— How to complete this task —
Please turn the listing below into a Markdown table with the columns "Row" and "Listing line", one numbered row per line and blank lines skipped. Leave the pictures out of your answer.

— Records provided —
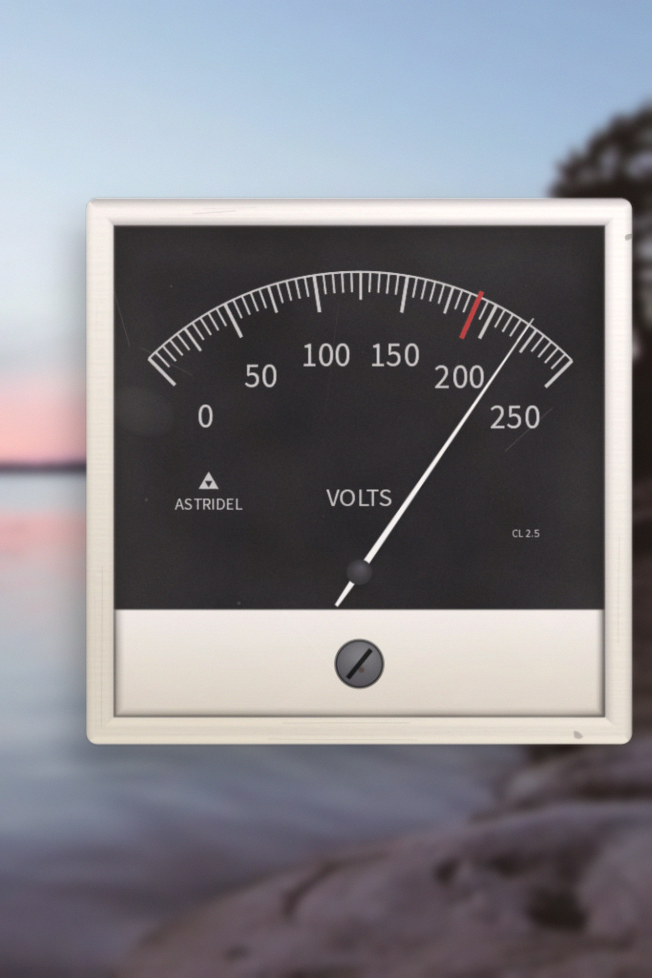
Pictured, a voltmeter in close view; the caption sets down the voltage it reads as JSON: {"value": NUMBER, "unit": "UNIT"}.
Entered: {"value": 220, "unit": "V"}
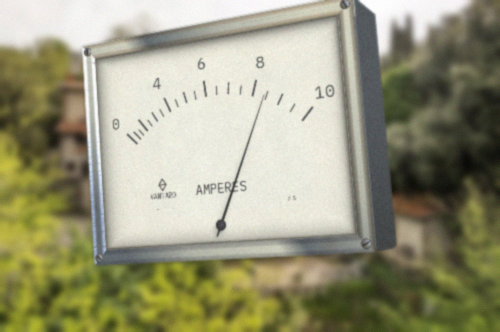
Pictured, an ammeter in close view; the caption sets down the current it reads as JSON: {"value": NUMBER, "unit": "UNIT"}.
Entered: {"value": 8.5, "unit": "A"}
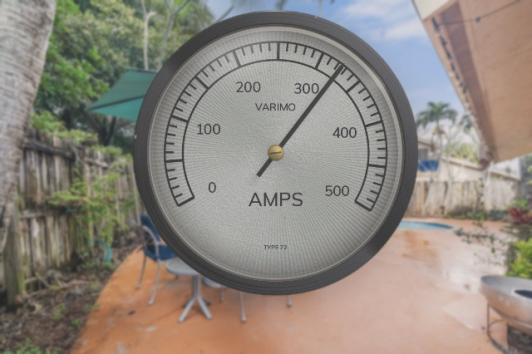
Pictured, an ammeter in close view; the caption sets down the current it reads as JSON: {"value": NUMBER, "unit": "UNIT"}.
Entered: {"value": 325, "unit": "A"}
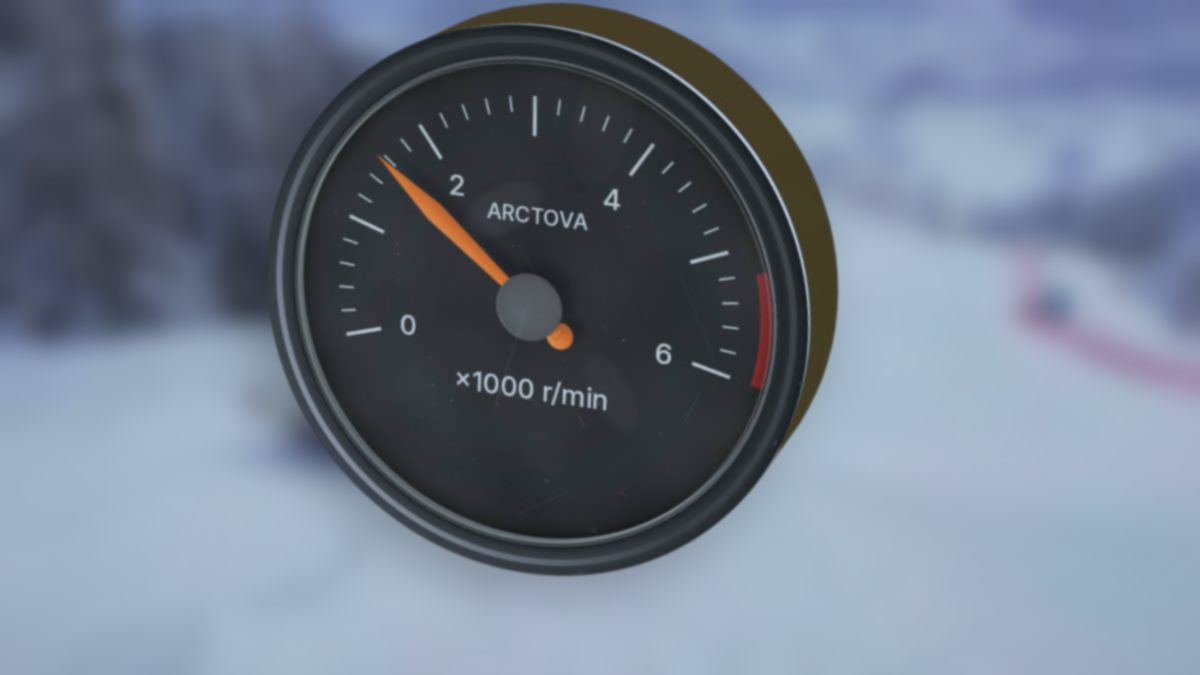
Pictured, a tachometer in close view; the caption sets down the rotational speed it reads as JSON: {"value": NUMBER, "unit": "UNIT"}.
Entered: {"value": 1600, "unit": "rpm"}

— Exercise answer —
| Row | Listing line |
|---|---|
| 1 | Pictured, a voltmeter in close view; the caption sets down the voltage it reads as JSON: {"value": NUMBER, "unit": "UNIT"}. |
| 2 | Entered: {"value": 220, "unit": "V"} |
| 3 | Pictured, an ammeter in close view; the caption sets down the current it reads as JSON: {"value": NUMBER, "unit": "UNIT"}. |
| 4 | Entered: {"value": 8.5, "unit": "A"} |
| 5 | Pictured, an ammeter in close view; the caption sets down the current it reads as JSON: {"value": NUMBER, "unit": "UNIT"}. |
| 6 | Entered: {"value": 325, "unit": "A"} |
| 7 | Pictured, a tachometer in close view; the caption sets down the rotational speed it reads as JSON: {"value": NUMBER, "unit": "UNIT"}. |
| 8 | Entered: {"value": 1600, "unit": "rpm"} |